Export Datasets
client.download_dataset(
my_dataset.id,
new_dataset_version.id,
split_id="",
extract_to_dir="data",
download_file="dataset.zip",
remove_download_file=True,
export_format=""
)
Parameter | Type | Description |
---|---|---|
dataset_id | str | The dataset id |
dataset_version_id | str | The dataset version id |
split_id | str | (Optional) Specify the split_id if you only want to download that dataset split. |
extract_to_dir | str | The directory to extract to. Default value: “data” |
download_file | str | The name of the download file. Default value: “dataset.zip” |
remove_download_file | bool | Flag indicating whether to remove or keep the downloaded zip file. Default value: True |
export_format | DatasetFormat | The format of your dataset. Supported export formats: FOLDERS, YOLO, CSV, SPACY_NER |
A note on the exported formats.
Image classification
export_format: FOLDERS
The .zip file contains a folder for every dataset split
: “train”, “valid”, “test”.
Every dataset split
folder contains a ’label-named’ folder for every label
: “cats”, “dogs”.
Every label
folder contains all the images of the dataset items
for the given label
in the given dataset split
.
Dataset items
are named by the “name” and “extension” property of the dataset item
. If the “name” property is empty, the “id” is used to name the file.
Dataset items
that have no label, will be added to the split folder
to which they belong.
.
+-- train/
| +-- cats/
| +-- cat1.jpg
| +-- cat12.jpeg
| +-- dogs/
| +-- dog2.jpg
| +-- dog4.png
| +-- cat17.jpeg
| +-- dog15.jpg
+-- valid/
| +-- cats/
| +-- cat4.jpg
| +-- cat8.jpg
| +-- dogs/
| +-- dog9.jpg
| +-- dog14.png
+-- test/
| +-- cats/
| +-- cat90.jpg
| +-- cat34.jpeg
| +-- dogs/
| +-- dog81.jpg
| +-- dog98.png
Text classification
export_format: FOLDERS
The .zip file contains a folder for every dataset split
in your dataset, e.g. “train”, “test”, “unsup”.
Every dataset split
folder contains a ’label-named’ folder for every label
: “pos”, “neg”.
Every label
folder contains all the images of the dataset items
for the given label
in the given dataset split
.
Dataset items
are named by the “name” and “extension” property of the dataset item
. If the “name” property is empty, the “id” is used to name the file.
Dataset items
that have no label, will be added to the split folder
to which they belong.
.
+-- train/
| +-- pos/
| +-- 1.txt
| +-- 3.txt
| +-- neg/
| +-- 2.txt
| +-- 4.txt
+-- test/
| +-- pos/
| +-- 5.txt
| +-- 7.txt
| +-- neg/
| +-- 6.txt
| +-- 8.txt
+-- unsup/
| +-- 13.txt
| +-- 14.txt
Object detection
export_format: YOLO
Object detection datasets are exported in YOLO v4 format.
For every dataset split
a dataset_split_name.txt
file gets created containing all the filenames for that dataset split
.
Every dataset item
will have an image and a txt file associated with it. The txt file contains a list of annotations in Yolo format: label_index relative_x relative_y relative_width relative_height.

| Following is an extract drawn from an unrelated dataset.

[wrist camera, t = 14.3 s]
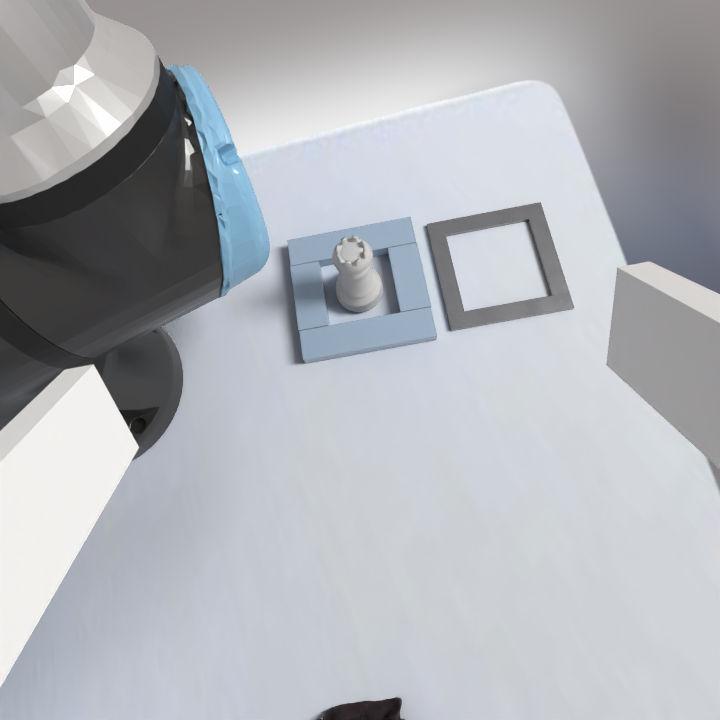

The .names file contains the list of labels, where the index corresponds to the label_index in the annotation .txt files.
The config.json file contains a contains a json object with the color for every label.
.
+-- train.txt
+-- valid.txt
+-- test.txt
+-- 1.jpg
+-- 1.txt
+-- 3.jpg
+-- 3.txt
+-- ...
+-- `dataset_version_id`.names
+-- config.json
A little more detail on the config.json file:
{
"colors": {
"label_1": "#36dfd4" ,
"label_2": "#f0699e"
}
}
Tabular
export_format: CSV
Tabular datasets are exported in a .zip file that contains a dataset_version_id.csv
file accompanied by a config.json
, which provides more details on how the data should be interpreted.
.
+-- dataset_version_id.csv
+-- config.json
A little more details about the config.json file:
{
"multi_label": false,
"label_column": "labels",
"split_column": "split",
"label_separator": " ",
"filename": "dataset_version_id.csv",
"csv_separator": ","
}
Parameter | Type | Description |
---|---|---|
multi_label | bool | Is the dataset multi label? |
label_column | str | The column name that contains the labels |
split_column | str | The column name that contains the name of the split the row belongs to |
label_separator | str | If multi_label , use this separator to split the labels |
filename | str | The name of the .csv file that contains the data |
csv_separator | str | Use this separator to split each row into columns |
Named entity recognition
export_format: SPACY_NER
For an named entity recognition dataset with splits:
- train
- valid
- test
the zip file should be structured in the following way:
.
+-- train.json
+-- valid.json
+-- test.json
+-- config.json
config.json
The config.json
file contains a list of dataset splits, as well as a color code for every label.
{
"splits": [
"train",
"valid",
"test"
],
"colors": {
"label_name": "#82ebfd",
"label_name2": "#e95211"
}
}
split_name.json
For every dataset split, there is a ‘split_name’.json file with the following structure:
[
{
"id": "the_dataset_item_id",
"name": "the_original_filename" ,
"text": "The textual content of the file that has been annotated.",
"annotations": [{
"start": 4,
"end": 11,
"label": "label_name",
},
{
...
}
]
},
{
...
}
]